- Location: Kawartha Lakes, Ontario, Ontario
- Coordinates: 44°44′25″N 78°54′46″W﻿ / ﻿44.74028°N 78.91278°W
- Primary inflows: Head River
- Primary outflows: Head River
- Basin countries: Canada
- Max. length: 5 mi (8.0 km)
- Max. width: 3 mi (4.8 km)
- Surface area: 938.28 hectares (2,318.5 acres)
- Max. depth: 30 feet (9 m)
- Surface elevation: 879 feet (268 m)
- Settlements: Head Lake

= Head Lake (Kawartha Lakes) =

Lake in southern Ontario, Canada

Head Lake is a lake in the city of Kawartha Lakes, in the Canadian province of Ontario.
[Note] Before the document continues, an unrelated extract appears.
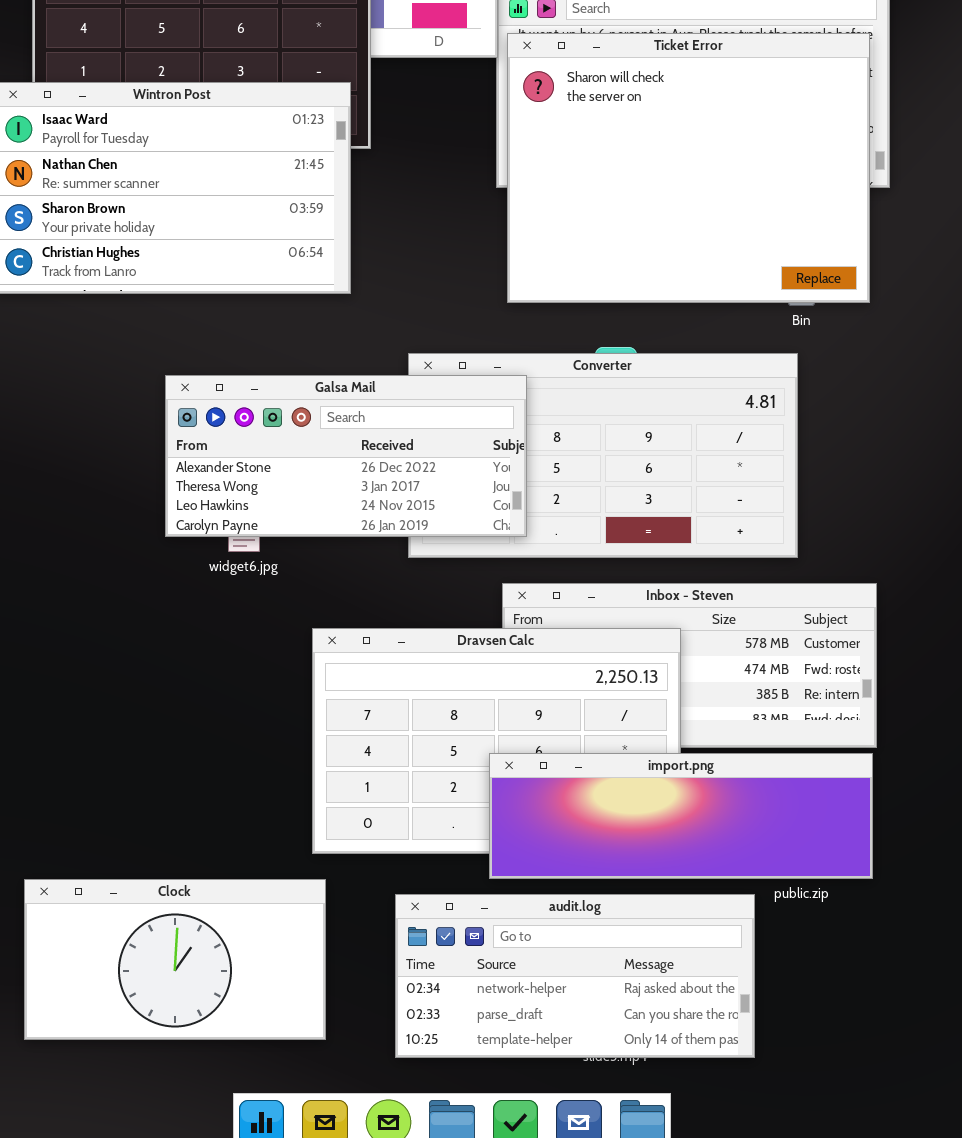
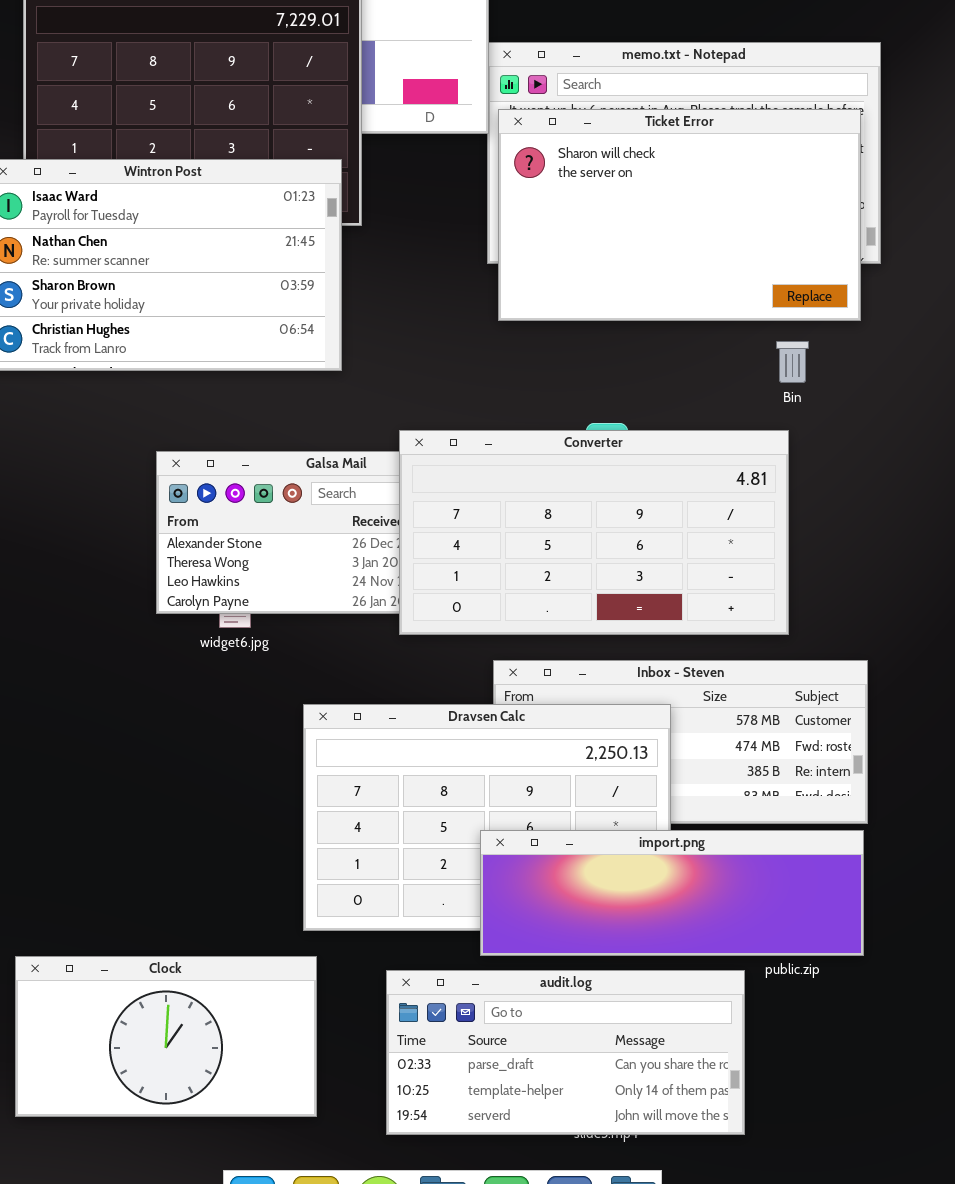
Ticket Error: [507,33,870,303] -> [498,109,861,321], resized
Converter: [408,353,798,558] -> [399,430,789,635], raised
audit.log: [395,894,755,1058] -> [386,970,745,1135], scrolled down 1 row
It is located between Uphill to the west and Norland to the east. Kawartha Lakes Road 45 (formerly Highway 503) follows the southern and western shoreline of the lake. The community of Head Lake is located on the southern shore of the lake.

The lake is in the Great Lakes Basin and is about 5 km wide and 8 km long. The primary inflow, at the northeast, and outflow, at the northwest, is the Head River. The Head River flows via the Black River and the Severn River to Georgian Bay on Lake Huron.